Bobby Unser, three-time Indianapolis 500 champion and competitor in all forms of racing, once paid SCCA workers a great compliment, albeit an ironic one, when he said during a televised racing broadcast: "These SCCA workers may be volunteers, but they're no amateurs. They're as professional as anyone in the sport."

=== Azerbaijan ===
Baku Marshals Club was established by Baku City Circuit Operations Company on February 16, 2016, to develop communication and coordination, empower team spirit and build a strong relationship among Marshals.

"Baku Marshals Club" is also responsible for branding, promo, organizing events and communicating with local and international Marshals as well as managing Baku Marshals Center.

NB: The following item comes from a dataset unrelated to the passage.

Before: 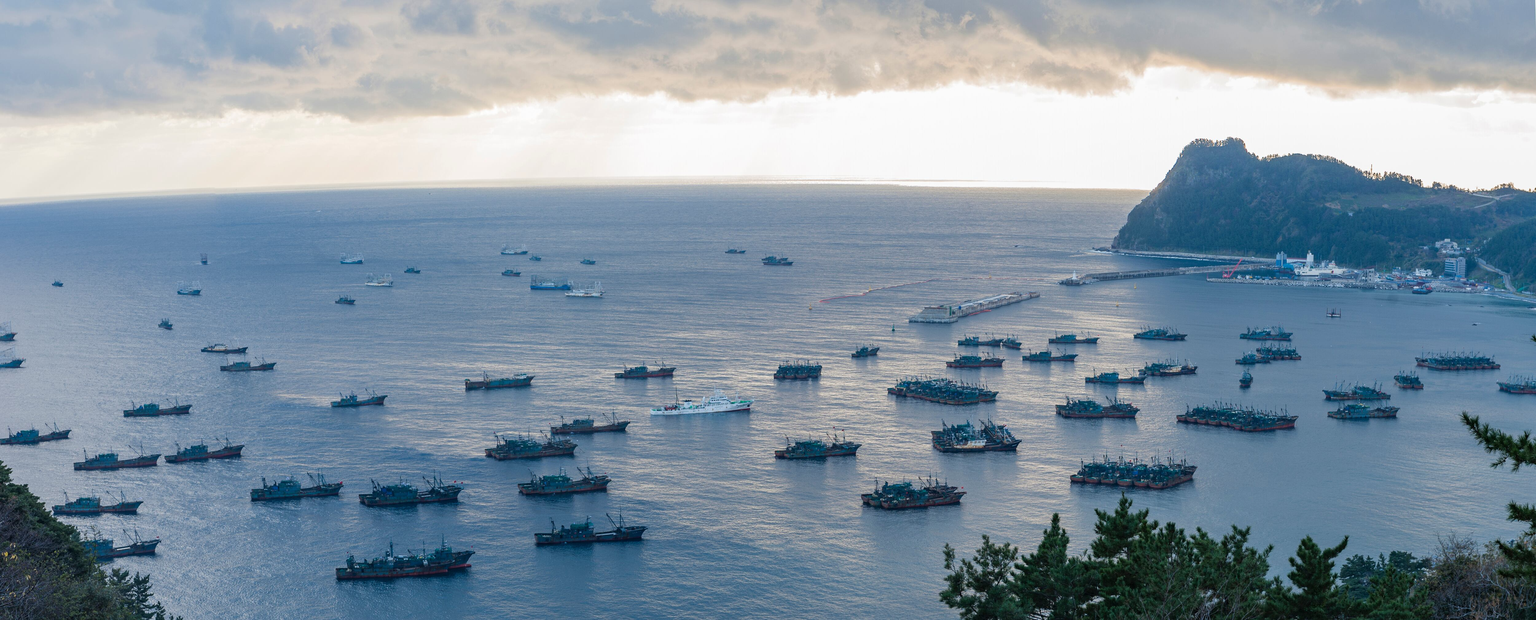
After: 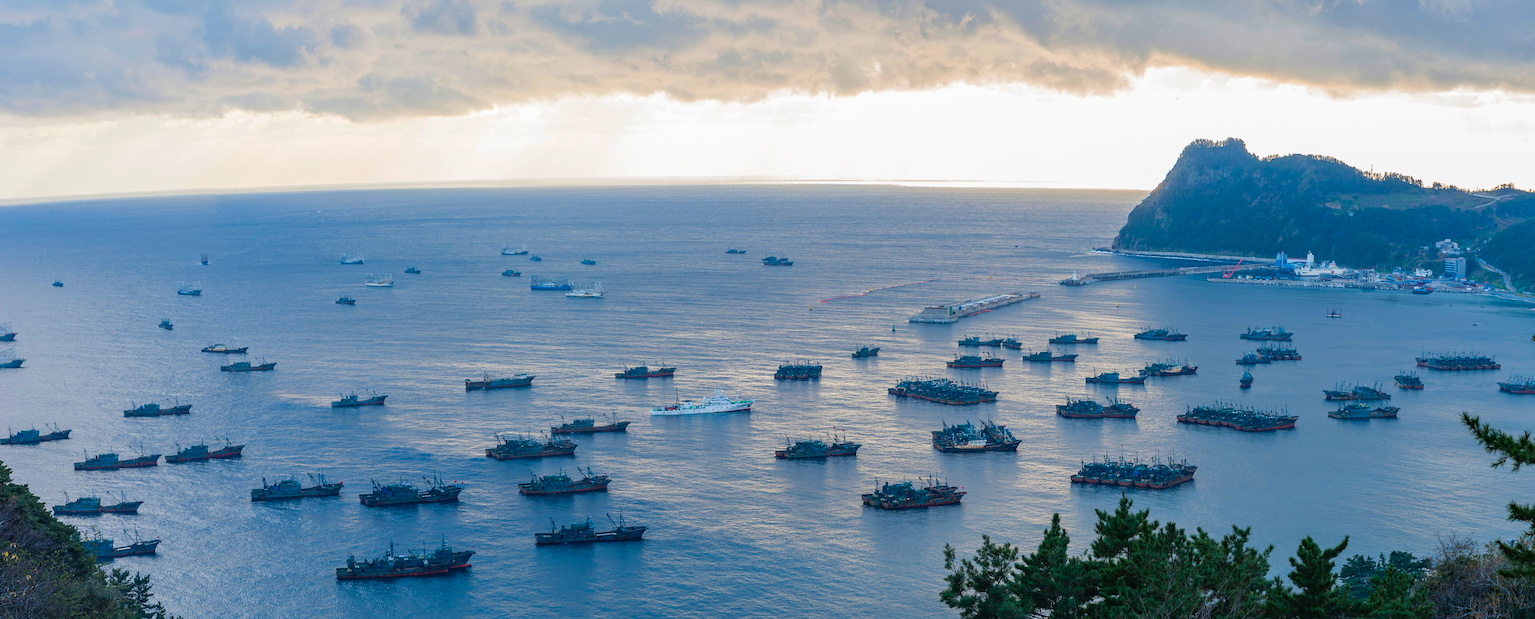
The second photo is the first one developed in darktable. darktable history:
color correction: highlights b* -0.032, saturation 1.37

One of the main objectives is to evolve Marshalling movement and expand this type of activity in Azerbaijan.

=== Italy ===
Almost all Italian marshals are volunteers, with a few being paid employees of the track owner, usually the Race Director and the Clerk of the Course. All Marshals are registered with the Italian governing body, the ACI, which oversees both on track marshals and off track personnel, such as security and stewards. While the license is valid both nationally and internationally, each circuit has its own group of marshals that is governed by the provincial ACI branch, for example for the Autodromo di Monza the ACI branch is the Automobile Club of Milano (ACM) while for Autodromo Enzo e Dino Ferrari of Imola is the Automobile Club of Bologna. Italian marshals have been known to also participate in various international events, like the 24h of Le Mans or the F1 Monaco Grand Prix.